_PROBLEM TO WORK ON_:
The answer must be a single number: how many lines in the entries below contain the word "bowl".
------ GIVEN RECORDS ------
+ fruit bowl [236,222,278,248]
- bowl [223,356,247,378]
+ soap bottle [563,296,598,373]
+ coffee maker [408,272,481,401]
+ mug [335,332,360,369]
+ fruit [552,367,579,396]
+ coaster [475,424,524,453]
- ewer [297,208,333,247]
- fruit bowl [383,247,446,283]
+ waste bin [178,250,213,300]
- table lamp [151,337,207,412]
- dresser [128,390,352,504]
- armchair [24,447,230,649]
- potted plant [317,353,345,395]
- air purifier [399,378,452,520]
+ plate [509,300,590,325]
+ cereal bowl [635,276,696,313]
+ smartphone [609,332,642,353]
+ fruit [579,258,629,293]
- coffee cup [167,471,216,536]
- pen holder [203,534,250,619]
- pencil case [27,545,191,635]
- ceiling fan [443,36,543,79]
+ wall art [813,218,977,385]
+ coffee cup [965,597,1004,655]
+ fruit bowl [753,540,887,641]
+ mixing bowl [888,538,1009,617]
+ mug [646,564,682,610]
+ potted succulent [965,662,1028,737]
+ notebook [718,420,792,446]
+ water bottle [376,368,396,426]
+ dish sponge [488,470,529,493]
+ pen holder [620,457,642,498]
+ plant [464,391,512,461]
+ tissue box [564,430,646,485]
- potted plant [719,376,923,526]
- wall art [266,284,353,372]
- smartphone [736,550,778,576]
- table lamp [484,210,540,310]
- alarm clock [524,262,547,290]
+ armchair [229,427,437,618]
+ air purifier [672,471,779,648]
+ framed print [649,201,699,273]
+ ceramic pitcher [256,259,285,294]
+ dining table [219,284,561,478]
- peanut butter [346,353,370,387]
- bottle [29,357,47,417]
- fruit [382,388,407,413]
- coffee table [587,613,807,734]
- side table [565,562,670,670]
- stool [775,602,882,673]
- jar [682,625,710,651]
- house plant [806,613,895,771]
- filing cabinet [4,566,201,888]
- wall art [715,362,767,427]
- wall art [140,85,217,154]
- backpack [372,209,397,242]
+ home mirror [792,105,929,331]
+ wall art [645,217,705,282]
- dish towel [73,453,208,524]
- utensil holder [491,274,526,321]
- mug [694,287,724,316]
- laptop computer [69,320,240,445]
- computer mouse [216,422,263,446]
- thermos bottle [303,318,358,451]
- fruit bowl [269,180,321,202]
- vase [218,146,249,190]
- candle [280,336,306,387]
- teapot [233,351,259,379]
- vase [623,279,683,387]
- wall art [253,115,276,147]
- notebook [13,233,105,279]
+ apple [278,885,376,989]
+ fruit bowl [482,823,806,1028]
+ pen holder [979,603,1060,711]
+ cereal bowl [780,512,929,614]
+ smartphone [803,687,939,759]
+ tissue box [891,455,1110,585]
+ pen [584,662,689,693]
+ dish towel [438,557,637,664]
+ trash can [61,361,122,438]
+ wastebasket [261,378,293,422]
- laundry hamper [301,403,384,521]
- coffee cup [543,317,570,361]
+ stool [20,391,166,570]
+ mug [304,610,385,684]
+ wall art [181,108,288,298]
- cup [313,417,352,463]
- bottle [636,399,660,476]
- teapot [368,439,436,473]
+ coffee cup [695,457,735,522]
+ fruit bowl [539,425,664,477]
------
_EXERCISE SOLUTION_:
10